That sounds so cute! We've never done that with our rattys. I will go bget some peas today 


Sent from Petguide.com App


----------



## Ratfinx (Feb 19, 2013)

Well the only reason really I started doing it with mine was because they was so scared for getting bathed, so it's helping them get used to the water, they do really enjoy it though, I'm gunna get some soft pebbles and do like a treasure hunt in water and hide peas or corn under them,


Sent from Petguide.com Free App


----------



## Hero-wuff (Sep 27, 2012)

I'm glad you got a little job for yourself, i hope everything goes okay for you~
oof, Newcastle? I live near there, it's a pretty nice place i suppose but a long way from where you are. Will you be keeping contact or break it off?
Also, pea fishing, i'm scared to get my boys wet because it's so cold here, even in the house, i'm afraid they would catch something


----------



## Gannyaan (Dec 7, 2012)

Hey ratfinx... My mom also hates rats... But to the extreme. She's terrified of them! When I told her i was getting them to keep me company while i was away for school, she flipped and screamed and said that it was insane etc etc etc... (In my culture, animals are supposed to be kept outside ... And rats are disgusting ) so now, every other conversation i have with her, I tell her how cute they are, how they're litter trained, how they got sick, etc etc... Basically, I just bombard her with the idea that when I come home, the rats are coming too. It's been 5 months since I'm using this tactic, and it's slowly wearing her down... Try the same with your mum. 


Sent from Petguide.com Free App


----------



## Ratfinx (Feb 19, 2013)

Hero-wuff said:


> I'm glad you got a little job for yourself, i hope everything goes okay for you~
> oof, Newcastle? I live near there, it's a pretty nice place i suppose but a long way from where you are. Will you be keeping contact or break it off?
> Also, pea fishing, i'm scared to get my boys wet because it's so cold here, even in the house, i'm afraid they would catch something


Only just read this haha, thanks  and no we will stay together still we've been together for nearly 5 years so two months apart isn't going to kill us haha plus ill probably take some time off work and go down there for a few weeks,  
And ah yeah our house is always really warm but to be honest they don't really get wet with pea fishing they only ever get there paws wet !

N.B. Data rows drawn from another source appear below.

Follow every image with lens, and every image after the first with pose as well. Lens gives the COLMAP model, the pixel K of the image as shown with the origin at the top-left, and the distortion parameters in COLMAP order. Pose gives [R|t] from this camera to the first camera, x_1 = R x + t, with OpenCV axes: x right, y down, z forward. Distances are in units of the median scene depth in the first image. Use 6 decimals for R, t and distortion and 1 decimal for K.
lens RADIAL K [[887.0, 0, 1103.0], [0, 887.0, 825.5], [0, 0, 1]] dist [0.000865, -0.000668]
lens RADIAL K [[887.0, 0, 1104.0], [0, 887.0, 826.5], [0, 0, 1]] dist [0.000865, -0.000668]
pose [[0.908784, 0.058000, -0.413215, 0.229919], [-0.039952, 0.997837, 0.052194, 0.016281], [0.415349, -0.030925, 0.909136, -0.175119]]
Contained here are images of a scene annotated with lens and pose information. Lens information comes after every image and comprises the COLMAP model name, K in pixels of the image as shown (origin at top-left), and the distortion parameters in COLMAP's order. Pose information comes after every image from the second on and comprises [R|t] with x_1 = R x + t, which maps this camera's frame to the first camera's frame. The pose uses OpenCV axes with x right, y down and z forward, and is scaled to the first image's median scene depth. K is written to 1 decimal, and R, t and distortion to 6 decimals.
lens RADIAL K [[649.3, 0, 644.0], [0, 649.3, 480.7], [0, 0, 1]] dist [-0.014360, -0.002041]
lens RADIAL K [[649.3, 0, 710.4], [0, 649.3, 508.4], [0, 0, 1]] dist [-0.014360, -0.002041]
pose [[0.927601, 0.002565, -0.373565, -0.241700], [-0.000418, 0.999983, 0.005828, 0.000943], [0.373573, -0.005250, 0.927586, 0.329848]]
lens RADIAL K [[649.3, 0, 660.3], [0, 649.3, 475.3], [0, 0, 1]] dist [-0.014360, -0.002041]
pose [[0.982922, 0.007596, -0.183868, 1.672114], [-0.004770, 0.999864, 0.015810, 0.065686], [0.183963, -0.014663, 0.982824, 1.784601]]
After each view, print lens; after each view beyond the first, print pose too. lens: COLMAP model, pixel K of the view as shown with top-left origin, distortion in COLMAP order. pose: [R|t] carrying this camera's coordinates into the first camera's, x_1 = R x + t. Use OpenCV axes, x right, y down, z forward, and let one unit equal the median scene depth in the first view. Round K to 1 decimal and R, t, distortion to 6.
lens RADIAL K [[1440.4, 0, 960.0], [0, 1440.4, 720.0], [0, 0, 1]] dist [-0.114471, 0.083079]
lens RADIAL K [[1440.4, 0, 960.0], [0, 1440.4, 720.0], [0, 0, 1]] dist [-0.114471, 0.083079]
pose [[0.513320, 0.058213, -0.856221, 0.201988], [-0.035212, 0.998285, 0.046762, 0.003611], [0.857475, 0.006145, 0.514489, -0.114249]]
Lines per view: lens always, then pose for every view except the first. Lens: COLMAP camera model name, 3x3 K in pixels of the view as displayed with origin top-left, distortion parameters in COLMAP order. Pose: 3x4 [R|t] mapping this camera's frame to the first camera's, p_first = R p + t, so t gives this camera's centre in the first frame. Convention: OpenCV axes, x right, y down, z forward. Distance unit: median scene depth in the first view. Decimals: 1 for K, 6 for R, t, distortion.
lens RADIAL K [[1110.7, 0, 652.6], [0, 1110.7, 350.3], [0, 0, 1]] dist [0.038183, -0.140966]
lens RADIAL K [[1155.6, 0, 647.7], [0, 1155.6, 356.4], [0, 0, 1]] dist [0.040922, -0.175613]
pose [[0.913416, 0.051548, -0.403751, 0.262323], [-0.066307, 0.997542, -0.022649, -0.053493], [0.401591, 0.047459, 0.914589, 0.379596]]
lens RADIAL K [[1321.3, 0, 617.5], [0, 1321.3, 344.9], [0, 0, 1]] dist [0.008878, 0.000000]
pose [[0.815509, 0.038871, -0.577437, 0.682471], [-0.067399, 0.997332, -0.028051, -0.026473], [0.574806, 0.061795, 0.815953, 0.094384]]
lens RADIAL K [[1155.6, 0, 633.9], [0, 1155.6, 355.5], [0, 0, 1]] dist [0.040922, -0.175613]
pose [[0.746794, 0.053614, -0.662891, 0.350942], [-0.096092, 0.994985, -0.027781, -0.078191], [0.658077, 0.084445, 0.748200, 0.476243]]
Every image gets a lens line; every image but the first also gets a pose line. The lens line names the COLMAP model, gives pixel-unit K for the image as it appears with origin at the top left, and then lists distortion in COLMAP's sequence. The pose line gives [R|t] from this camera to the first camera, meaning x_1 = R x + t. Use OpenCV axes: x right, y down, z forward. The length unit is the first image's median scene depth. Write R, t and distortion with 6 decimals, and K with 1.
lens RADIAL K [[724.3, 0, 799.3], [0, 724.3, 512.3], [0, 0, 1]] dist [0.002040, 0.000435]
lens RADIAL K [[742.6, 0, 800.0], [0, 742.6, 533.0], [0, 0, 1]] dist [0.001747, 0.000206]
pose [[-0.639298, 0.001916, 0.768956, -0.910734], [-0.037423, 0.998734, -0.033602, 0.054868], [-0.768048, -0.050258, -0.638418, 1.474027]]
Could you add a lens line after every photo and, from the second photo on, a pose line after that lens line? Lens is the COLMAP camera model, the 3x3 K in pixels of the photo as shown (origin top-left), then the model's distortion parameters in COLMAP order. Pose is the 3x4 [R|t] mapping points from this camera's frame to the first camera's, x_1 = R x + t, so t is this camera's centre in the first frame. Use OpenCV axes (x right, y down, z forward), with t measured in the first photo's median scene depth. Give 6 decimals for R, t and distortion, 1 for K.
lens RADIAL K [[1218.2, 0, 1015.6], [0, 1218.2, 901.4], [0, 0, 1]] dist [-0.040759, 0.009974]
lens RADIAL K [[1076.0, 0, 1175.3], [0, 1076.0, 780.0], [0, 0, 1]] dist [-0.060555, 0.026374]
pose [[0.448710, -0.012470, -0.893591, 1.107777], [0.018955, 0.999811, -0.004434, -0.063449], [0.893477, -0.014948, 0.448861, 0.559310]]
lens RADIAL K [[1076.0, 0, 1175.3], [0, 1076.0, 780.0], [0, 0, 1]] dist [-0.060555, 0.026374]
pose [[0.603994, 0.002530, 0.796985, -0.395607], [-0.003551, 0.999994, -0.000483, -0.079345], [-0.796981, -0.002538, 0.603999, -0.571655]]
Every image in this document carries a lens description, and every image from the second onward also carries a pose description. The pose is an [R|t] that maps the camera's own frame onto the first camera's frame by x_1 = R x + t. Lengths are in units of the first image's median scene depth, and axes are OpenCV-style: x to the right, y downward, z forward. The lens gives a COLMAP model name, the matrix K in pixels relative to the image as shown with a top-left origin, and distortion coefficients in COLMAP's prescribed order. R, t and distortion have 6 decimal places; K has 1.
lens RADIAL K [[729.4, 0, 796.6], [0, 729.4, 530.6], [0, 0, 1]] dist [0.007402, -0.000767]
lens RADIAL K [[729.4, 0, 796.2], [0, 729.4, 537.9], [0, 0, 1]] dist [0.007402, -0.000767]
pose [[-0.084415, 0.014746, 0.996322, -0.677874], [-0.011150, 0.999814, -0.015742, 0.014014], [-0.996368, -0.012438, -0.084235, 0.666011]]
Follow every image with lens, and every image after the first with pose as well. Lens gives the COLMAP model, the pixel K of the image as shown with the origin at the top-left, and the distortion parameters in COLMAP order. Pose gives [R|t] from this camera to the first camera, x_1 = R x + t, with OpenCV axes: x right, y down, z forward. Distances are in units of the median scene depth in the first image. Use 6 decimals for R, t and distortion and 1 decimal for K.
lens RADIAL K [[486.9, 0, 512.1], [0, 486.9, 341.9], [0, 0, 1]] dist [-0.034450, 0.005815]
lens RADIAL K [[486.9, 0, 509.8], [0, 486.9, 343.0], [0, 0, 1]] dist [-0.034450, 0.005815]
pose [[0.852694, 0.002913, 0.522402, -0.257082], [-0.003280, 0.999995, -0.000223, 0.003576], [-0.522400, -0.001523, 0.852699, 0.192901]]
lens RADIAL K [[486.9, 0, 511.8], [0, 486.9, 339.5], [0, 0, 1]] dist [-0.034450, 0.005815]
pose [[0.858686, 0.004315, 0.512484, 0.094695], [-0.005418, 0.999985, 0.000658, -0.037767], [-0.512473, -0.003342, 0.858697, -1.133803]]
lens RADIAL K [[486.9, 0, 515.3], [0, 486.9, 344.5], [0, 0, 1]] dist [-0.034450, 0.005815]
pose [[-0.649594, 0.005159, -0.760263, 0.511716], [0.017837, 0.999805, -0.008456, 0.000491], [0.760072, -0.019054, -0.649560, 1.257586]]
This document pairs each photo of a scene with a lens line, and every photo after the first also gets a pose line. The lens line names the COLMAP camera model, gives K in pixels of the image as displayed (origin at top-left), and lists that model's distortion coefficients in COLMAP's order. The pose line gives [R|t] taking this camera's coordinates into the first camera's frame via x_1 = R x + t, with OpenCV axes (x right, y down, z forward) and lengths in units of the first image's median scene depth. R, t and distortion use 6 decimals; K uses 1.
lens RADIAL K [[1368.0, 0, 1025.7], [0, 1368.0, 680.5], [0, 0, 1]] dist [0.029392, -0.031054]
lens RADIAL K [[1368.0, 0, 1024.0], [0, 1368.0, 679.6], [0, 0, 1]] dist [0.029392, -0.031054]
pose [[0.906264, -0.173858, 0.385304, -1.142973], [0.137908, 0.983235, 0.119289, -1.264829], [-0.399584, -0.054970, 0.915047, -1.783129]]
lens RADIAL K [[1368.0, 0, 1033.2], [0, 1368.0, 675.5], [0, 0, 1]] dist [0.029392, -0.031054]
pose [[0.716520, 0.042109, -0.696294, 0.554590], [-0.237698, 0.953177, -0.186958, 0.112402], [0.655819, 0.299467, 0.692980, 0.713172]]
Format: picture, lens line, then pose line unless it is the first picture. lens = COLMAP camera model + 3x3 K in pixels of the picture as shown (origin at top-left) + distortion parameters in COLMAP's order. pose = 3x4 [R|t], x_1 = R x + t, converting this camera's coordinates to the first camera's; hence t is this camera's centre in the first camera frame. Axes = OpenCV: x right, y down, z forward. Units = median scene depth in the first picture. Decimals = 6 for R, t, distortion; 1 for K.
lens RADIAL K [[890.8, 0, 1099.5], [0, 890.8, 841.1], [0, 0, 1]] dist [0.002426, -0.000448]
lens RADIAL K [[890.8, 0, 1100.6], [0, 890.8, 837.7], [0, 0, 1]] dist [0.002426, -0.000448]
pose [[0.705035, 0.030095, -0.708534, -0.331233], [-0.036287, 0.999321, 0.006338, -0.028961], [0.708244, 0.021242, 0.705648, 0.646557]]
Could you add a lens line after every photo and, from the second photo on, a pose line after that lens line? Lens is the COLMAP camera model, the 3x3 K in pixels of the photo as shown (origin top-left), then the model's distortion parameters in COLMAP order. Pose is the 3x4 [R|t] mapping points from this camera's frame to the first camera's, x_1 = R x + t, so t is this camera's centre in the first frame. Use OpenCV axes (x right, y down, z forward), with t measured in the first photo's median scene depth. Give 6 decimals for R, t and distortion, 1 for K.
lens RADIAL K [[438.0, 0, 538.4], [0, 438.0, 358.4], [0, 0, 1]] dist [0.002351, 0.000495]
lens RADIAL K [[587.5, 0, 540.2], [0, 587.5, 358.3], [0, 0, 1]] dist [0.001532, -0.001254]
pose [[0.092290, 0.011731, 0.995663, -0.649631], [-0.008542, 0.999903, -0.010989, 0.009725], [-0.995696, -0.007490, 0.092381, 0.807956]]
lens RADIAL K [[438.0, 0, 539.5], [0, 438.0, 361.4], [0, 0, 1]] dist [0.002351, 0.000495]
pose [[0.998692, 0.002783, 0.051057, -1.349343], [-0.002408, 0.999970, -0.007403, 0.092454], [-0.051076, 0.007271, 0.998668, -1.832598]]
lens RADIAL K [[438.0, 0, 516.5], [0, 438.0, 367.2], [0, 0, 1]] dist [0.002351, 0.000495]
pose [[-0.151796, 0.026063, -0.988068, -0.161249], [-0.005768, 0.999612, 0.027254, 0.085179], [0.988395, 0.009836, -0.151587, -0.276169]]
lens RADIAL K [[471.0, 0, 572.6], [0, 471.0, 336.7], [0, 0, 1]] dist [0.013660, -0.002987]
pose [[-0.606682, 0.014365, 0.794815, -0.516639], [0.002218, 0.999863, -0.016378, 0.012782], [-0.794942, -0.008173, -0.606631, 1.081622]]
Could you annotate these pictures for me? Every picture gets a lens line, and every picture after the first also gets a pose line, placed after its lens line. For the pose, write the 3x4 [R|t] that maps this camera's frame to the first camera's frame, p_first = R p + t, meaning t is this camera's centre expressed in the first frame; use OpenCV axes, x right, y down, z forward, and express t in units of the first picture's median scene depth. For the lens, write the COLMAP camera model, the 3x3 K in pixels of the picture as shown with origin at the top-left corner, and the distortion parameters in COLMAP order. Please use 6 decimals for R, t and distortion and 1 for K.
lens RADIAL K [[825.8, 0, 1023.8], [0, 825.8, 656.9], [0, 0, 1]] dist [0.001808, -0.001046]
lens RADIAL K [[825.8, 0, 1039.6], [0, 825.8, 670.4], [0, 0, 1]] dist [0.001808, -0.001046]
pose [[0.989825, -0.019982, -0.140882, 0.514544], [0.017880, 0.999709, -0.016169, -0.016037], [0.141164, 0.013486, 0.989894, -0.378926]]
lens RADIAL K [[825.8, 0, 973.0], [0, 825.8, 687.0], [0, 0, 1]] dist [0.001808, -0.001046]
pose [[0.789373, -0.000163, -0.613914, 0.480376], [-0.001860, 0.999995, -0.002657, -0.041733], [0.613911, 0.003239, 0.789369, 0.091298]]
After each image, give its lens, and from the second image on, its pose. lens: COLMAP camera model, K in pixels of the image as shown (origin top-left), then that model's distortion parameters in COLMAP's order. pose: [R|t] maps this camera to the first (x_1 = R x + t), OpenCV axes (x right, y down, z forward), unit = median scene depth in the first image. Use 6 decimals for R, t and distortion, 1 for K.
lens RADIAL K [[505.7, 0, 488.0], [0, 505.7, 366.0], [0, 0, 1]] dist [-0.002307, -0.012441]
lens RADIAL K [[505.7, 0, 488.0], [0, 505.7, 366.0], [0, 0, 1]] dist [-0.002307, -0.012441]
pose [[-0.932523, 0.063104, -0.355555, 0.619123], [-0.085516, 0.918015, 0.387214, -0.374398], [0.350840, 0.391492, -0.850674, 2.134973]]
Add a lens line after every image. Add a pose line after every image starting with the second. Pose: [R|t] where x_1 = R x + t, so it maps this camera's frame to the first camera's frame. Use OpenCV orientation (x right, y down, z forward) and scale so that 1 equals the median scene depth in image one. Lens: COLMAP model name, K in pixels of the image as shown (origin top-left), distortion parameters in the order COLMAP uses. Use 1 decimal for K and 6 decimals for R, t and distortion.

Sent from Petguide.com Free App


----------



## Ratfinx (Feb 19, 2013)

Gannyaan said:


> Hey ratfinx... My mom also hates rats... But to the extreme. She's terrified of them! When I told her i was getting them to keep me company while i was away for school, she flipped and screamed and said that it was insane etc etc etc... (In my culture, animals are supposed to be kept outside ... And rats are disgusting ) so now, every other conversation i have with her, I tell her how cute they are, how they're litter trained, how they got sick, etc etc... Basically, I just bombard her with the idea that when I come home, the rats are coming too. It's been 5 months since I'm using this tactic, and it's slowly wearing her down... Try the same with your mum.
> 
> 
> Sent from Petguide.com Free App


Well I said to my mum that I wouldn't go home if the boys aren't allowed and she's kinda coming round haha, she loves animals and would always care for them if they needed it but she just doesn't like there tails and my dads very house proud and thinks their dirty, even though he knows how clean they are but each to there own I suppose, still makes me mad though haha 


Sent from Petguide.com Free App


----------